Para Álvaro Domingues, professor na Faculdade de Arquitetura da Universidade do Porto, além da “espiral inflacionária” e da pressão do turismo, há uma reorientação da própria construção civil privada para franjas de alto rendimento: “Um investidor privado cujo objetivo é fazer dinheiro não vai investir no imobiliário convencional, a preços mais baixos, se tem oportunidade de fazer imobiliário topo de gama ou quase isso, onde os lucros são muito maiores, supondo que as outras componentes do custo da construção são idênticas”.

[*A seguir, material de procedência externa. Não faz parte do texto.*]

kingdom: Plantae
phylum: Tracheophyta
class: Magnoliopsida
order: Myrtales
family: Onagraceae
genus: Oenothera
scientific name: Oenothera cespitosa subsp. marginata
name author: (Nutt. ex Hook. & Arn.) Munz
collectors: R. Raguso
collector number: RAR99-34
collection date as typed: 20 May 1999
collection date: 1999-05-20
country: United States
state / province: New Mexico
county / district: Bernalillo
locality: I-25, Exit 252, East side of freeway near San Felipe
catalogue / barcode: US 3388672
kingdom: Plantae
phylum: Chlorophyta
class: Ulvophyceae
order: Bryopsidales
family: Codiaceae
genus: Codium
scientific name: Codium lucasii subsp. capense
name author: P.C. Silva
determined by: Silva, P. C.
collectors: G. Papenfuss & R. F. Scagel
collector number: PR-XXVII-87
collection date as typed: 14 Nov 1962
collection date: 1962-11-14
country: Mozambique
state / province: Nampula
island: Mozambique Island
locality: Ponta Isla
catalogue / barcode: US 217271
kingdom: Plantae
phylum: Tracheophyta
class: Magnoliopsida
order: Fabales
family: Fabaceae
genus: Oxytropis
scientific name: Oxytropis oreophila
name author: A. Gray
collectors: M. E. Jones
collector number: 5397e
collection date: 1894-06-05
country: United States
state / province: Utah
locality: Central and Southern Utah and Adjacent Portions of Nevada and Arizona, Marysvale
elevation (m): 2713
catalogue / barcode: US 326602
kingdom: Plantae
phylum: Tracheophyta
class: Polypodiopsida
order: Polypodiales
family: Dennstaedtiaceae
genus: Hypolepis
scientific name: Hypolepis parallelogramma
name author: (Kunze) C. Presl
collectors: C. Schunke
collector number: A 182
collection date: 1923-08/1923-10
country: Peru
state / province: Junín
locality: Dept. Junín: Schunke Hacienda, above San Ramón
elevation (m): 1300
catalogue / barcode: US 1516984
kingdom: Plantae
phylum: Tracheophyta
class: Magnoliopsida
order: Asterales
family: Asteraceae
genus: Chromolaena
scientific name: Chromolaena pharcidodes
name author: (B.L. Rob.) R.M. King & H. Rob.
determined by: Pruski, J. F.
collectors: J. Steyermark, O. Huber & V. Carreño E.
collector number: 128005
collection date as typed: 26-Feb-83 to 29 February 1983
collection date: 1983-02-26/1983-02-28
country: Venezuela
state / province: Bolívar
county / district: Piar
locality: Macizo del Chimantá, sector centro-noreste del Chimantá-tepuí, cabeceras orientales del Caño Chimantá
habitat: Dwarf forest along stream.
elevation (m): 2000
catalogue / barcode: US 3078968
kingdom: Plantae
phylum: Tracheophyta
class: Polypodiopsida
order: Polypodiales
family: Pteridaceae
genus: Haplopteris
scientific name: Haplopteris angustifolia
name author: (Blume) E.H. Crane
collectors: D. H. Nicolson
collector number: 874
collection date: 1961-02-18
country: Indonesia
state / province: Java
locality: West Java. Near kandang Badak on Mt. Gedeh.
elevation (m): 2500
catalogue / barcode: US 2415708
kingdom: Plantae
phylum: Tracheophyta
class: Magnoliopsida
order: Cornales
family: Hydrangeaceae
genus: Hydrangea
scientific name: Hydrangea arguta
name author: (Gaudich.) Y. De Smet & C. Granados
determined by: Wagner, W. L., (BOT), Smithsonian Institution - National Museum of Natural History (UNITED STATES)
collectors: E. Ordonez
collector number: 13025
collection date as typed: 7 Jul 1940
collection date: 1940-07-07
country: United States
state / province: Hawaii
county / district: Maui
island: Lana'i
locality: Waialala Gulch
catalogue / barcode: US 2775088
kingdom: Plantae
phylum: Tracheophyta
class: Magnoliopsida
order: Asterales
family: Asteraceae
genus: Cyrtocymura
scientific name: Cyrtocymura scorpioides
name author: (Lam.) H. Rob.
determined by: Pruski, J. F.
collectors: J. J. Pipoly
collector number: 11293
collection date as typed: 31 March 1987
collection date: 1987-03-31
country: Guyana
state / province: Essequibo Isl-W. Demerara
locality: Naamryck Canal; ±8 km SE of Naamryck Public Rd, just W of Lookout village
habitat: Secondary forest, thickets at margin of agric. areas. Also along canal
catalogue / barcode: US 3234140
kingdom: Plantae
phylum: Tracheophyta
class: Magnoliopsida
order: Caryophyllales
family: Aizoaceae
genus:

“Nota-se que há um ressurgimento da edificação, mas claramente está nos locais de maior valorização e orienta-se para classes de rendimento muito altas”, sublinhou, considerando que “existe um enorme desfasamento” entre as necessidades dos cidadãos e o mercado, bem como uma diversidade de situações pelo país que requer respostas de proximidade. Ou como diz, é preciso “aproximar a geografia da solução da geografia do problema”.

“Quando se fala disto, habitualmente fala-se em Lisboa – diria em mais de metade das situações -, porque é o lugar onde estes extremos atingem valores mais inconcebíveis, e fala-se do Porto, que em menos de 20 anos saiu de uma situação de estagnação, pelo menos na parte mais antiga, para um perfeito delírio imobiliário”, observou.

Na opinião do geógrafo, Portugal padece de centralismo desde a fundação. “Há este vício. Acho que vem desde D. Afonso Henriques esta centralização absurda, cada vez mais absurda de fazer um retrato de umas coisas grosseiras, sempre ao nível nacional, ou então chama-se o nível nacional à situação que é conhecida em Lisboa, porque é aí que estão os órgãos de decisão. E depois, com tudo o que isso implica de burocracia, aplicado também de modo centralista, com soluções iguais, desde Castro Laboreiro até Olhão. Não dá, mas pronto, andamos nisto!”, lamentou.

Álvaro Domingues defendeu uma definição do que deve ser a intervenção do Estado central e dos municípios ou de entidades de âmbito intermunicipal. “Quando foi feito o decreto que criou as áreas metropolitanas – nunca foi regulamentado – uma das competências que passava para o governo metropolitano, era a habitação”, recordou.

Na análise do académico, o que se passa com o setor imobiliário nada tem a ver com a economia nacional, mas com investimentos feitos para gerarem dinheiro a curto/médio prazo por parte de investidores que compram para voltarem a vender.

“Portugal partiu de preços, a nível nacional, muito baixos e de expectativas de valorização do investimento muito altas. Seja para alojamento local, seja para o que for, o imobiliário sempre foi um negócio e transformou num negócio mesmo aquilo que se chama financeirização”, sustentou.